Umbria Civica Terni, insieme ai partiti del centrodestra e ai movimenti civici della città, in una nota stampa esprime la sua contrarietà rispetto all’ipotesi di accorpamento delle due aziende sanitarie locali (Asl) dell’Umbria. Il partito denuncia una scelta che rischia di allontanare ulteriormente i centri decisionali dai territori, indebolire i servizi sanitari di prossimità e penalizzare, ancora una volta, l’area ternana e le zone interne della regione.

Fiaccolata Di fronte a questo rischio, la città scende in piazza giovedì 11 giugno, alle 21. Una fiaccolata pacifica che partirà da piazza della Repubblica per concludersi in piazza Tacito, organizzata per ribadire con forza che la sanità deve essere gestita in funzione dei bisogni dei cittadini, non sulla base di scelte politiche che allontanano i centri decisionali dai territori. Partirà nei prossimi giorni anche una raccolta firme a sostegno della necessità di scongiurare la chiusura della Asl di Terni.

Voci di dati archiviate:

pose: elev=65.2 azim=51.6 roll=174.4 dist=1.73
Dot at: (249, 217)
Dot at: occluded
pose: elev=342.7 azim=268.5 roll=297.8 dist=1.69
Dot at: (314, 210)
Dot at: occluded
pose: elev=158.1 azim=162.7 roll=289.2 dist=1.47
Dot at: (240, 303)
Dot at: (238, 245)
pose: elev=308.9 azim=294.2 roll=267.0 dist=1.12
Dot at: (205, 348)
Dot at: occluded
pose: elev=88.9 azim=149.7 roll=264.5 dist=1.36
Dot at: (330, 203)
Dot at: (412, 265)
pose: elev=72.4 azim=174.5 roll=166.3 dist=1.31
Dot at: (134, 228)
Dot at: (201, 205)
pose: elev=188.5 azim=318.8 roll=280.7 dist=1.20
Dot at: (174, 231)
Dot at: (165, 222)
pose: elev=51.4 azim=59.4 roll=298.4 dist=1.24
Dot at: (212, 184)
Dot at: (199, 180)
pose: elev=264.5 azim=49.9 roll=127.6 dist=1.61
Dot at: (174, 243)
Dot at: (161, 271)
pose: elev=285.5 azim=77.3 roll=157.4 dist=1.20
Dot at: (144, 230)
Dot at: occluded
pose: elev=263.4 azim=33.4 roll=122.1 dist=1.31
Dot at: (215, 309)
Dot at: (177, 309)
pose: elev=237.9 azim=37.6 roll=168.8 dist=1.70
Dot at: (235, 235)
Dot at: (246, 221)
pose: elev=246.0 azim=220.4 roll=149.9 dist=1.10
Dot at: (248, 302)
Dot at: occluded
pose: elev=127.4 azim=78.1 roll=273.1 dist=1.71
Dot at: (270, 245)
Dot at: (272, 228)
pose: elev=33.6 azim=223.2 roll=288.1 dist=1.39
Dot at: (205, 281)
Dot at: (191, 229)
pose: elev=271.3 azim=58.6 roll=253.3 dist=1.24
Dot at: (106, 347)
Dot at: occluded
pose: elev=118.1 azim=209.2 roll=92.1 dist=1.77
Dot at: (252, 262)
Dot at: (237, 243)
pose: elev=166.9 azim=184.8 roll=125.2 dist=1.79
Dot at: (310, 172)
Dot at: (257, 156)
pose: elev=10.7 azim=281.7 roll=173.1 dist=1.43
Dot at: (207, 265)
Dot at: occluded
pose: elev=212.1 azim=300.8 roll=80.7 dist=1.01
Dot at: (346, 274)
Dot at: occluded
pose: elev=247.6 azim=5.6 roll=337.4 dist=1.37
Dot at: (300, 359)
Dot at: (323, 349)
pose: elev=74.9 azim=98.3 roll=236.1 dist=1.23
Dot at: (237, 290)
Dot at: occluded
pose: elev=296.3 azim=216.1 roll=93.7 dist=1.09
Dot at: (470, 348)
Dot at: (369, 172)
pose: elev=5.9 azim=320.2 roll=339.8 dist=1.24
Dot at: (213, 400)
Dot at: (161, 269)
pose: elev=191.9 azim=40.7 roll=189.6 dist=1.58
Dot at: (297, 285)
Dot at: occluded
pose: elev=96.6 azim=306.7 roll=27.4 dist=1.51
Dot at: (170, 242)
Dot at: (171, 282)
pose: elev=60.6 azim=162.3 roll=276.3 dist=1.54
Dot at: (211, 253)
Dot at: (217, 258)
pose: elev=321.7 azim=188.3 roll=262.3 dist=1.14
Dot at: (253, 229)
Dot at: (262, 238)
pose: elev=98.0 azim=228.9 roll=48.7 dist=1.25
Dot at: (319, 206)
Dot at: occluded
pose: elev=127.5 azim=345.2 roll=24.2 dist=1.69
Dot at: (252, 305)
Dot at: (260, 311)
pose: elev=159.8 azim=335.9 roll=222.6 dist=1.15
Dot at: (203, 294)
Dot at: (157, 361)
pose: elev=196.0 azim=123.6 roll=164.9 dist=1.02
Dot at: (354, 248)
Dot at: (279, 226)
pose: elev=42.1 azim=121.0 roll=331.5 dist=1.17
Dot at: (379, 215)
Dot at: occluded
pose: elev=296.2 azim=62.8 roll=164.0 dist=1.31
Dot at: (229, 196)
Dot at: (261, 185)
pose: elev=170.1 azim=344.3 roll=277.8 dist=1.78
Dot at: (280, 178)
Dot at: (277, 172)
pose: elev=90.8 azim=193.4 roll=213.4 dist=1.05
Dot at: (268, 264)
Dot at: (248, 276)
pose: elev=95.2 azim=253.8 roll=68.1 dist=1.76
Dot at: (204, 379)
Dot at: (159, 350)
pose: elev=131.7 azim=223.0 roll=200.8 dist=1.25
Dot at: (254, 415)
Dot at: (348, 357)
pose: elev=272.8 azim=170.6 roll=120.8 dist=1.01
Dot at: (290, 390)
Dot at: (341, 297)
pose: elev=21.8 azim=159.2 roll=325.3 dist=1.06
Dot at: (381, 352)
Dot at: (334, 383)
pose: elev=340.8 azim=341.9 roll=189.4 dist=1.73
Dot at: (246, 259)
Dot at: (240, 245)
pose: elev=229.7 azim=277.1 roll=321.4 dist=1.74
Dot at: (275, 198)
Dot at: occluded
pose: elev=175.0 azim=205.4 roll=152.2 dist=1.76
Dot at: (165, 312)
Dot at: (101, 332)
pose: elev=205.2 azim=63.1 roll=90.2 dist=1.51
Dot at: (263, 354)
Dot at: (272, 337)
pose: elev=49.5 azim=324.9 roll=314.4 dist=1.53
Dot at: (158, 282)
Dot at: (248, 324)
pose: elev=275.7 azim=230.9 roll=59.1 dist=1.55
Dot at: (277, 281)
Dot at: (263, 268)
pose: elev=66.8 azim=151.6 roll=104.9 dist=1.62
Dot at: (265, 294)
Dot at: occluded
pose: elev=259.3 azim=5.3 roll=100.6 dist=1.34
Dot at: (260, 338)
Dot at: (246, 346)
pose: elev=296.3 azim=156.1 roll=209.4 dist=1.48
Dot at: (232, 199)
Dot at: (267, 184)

> [ATTIVITÀ DA SVOLGERE]:
- 1) Risponda alle seguenti domande sull'estratto del documento:
(a) Quante aziende sanitarie locali dell'Umbria riguarda l'ipotesi di accorpamento?
(b) Da quale piazza partirà la fiaccolata e in quale piazza si concluderà?
(c) In quale giorno e a che ora è fissata la fiaccolata?
- 2) Trascriva il passo dell'estratto del documento compreso tra "Umbria Civica Terni, insieme" e "interne della regione.", estremi inclusi.
I record provengono da una fonte diversa.

> [SOLUZIONI DELLE ATTIVITÀ]:
- 1)
(a) Due.
(b) Partirà da piazza della Repubblica e si concluderà in piazza Tacito.
(c) Giovedì 11 giugno, alle 21.

- 2)
Umbria Civica Terni, insieme ai partiti del centrodestra e ai movimenti civici della città, in una nota stampa esprime la sua contrarietà rispetto all’ipotesi di accorpamento delle due aziende sanitarie locali (Asl) dell’Umbria. Il partito denuncia una scelta che rischia di allontanare ulteriormente i centri decisionali dai territori, indebolire i servizi sanitari di prossimità e penalizzare, ancora una volta, l’area ternana e le zone interne della regione.